NB: I am not accusing the Patriots equipment manager of anything untoward, illegal, or unethical. In my scenario, he solved a problem, within the confines of the rules, and should be commended.

http://nesn.com/2015/01/patriots-deflategate-controversy-could-be-explained-by-scientific-theory/
 
Either that or John Harbaugh paid off the Indy ball boy to sabotage the footballs. Is there any proof this didn't happen??
 
Good write, now pass that thing to me. You've had enough!
 
It is generally accepted that you can't prove a negative.

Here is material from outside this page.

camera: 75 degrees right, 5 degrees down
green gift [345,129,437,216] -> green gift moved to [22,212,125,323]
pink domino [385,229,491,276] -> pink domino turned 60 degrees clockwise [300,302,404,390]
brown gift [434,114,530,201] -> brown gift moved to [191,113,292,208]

It is difficult to see how a ball boy (on either sideline) would be able to doctor the footballs once returned from the referees.

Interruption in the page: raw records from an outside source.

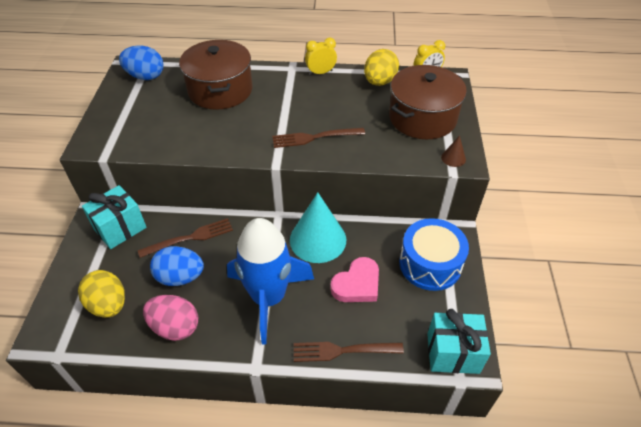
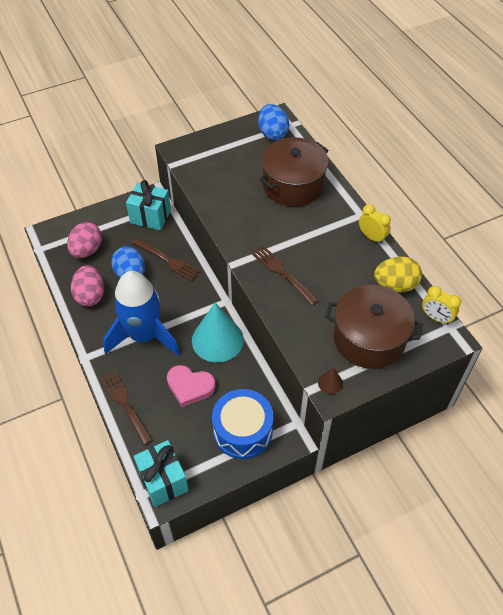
camera: 60 degrees right, 5 degrees up
yellow egg [78,270,125,318] -> pink egg [67,222,102,258]

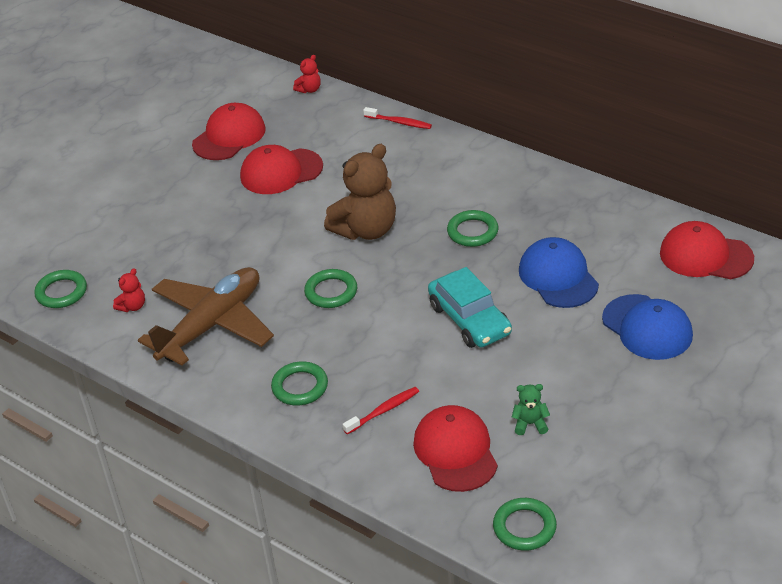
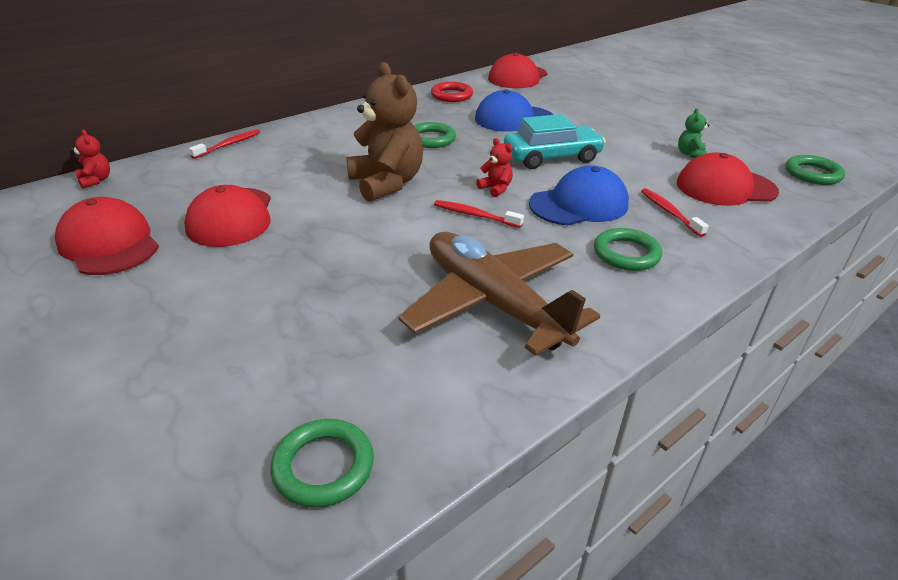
camera: 80 degrees left, 5 degrees down
red teddy bear [113,269,145,312] -> red teddy bear moved to [476,138,513,197]
green ring [304,269,357,308] -> red toothbrush [434,200,524,228]
blue cap [602,294,693,360] -> blue cap moved to [529,165,629,225]
none -> red ring [431,82,473,102]

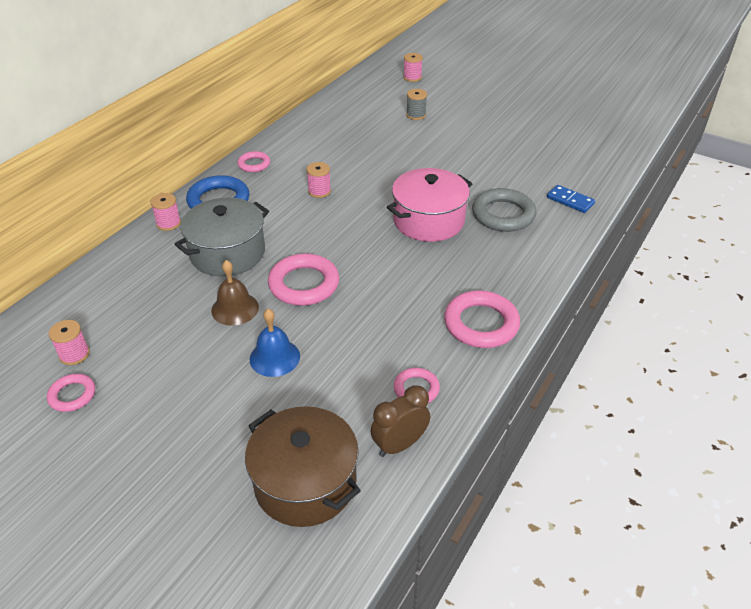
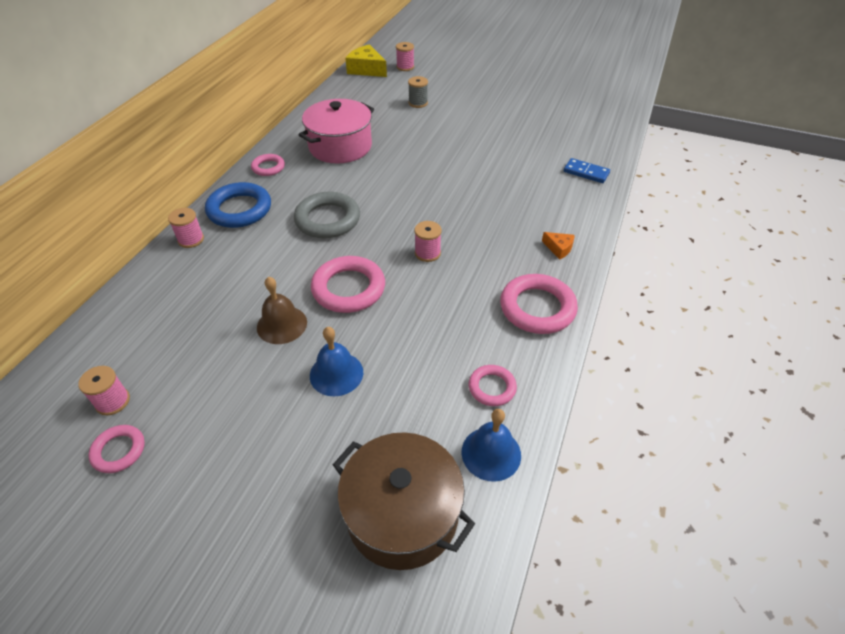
camera: 10 degrees left, 5 degrees up
grey pot [174,197,269,277] -> none
pink spool [306,162,331,198] -> pink spool moved to [414,221,442,262]
brown clock [371,385,430,457] -> blue bell [462,409,521,482]
pink pot [387,168,472,242] -> pink pot moved to [299,99,374,163]
grey ring [472,188,536,232] -> grey ring moved to [294,192,360,238]
none -> yellow cheese [345,44,387,77]
none -> orange cheese [542,232,575,260]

My scenario also explains why Tom Brady didn't notice anything wrong with the footballs (i.e. underinflated), to his mind, they were perfect.
 
Yes, Belichick entrusted the fate of the franchise to the ball boy. Good call.
 
I think it's unlikely, the logistics of moving balls into a sauna and back to the refs in time for them to not cool would require witnesses, at the very least of someone taking balls every game, disappearing then returning just as they turn them in for inspection. Then they have to clear the sauna. I just can't see some guy sitting in a sauna with 24 footballs on the off chance the refs check the pressure within like 10 minutes before they cool.
 
Very conceivable scenario. Which will make the mediots more butthurt than ever. :D
 
Instead of being inflated with warm air how about making it more simple. Brady picks out the balls he likes the day before the game. Store them in a warm room the night before the game, doesn't have to be a sauna just a normal storage area with the thermostat turned up a couple clicks, which gets the pressure between 12.5 - 13.5. Take them out just prior to the referee "inspection" , they then have 2+ hours to scientifically deflate to the original preferred PSI. No one is culpable of any wrongdoing. I don't believe there is a rule against this theory.

Just my 2 cents

GO PATS!!!!
 
I think it's unlikely, the logistics of moving balls into a sauna and back to the refs in time for them to not cool would require witnesses, at the very least of someone taking balls every game, disappearing then returning just as they turn them in for inspection. Then they have to clear the sauna. I just can't see some guy sitting in a sauna with 24 footballs on the off chance the refs check the pressure within like 10 minutes before they cool.
First of all, you're presupposing that it was done surreptitiously. It likely wasn't. Second of all, there would have been no need to sit in the sauna, and it could have been a sauna specifically constructed for the purpose, unobtrusive and not large enough for humans.
 
The NFL is in a bind. Roger Goodell, who is also an attorney,/
Roger does not have a law degree. His highest education was a B.S. in economics. That might be part of his ongoing problems.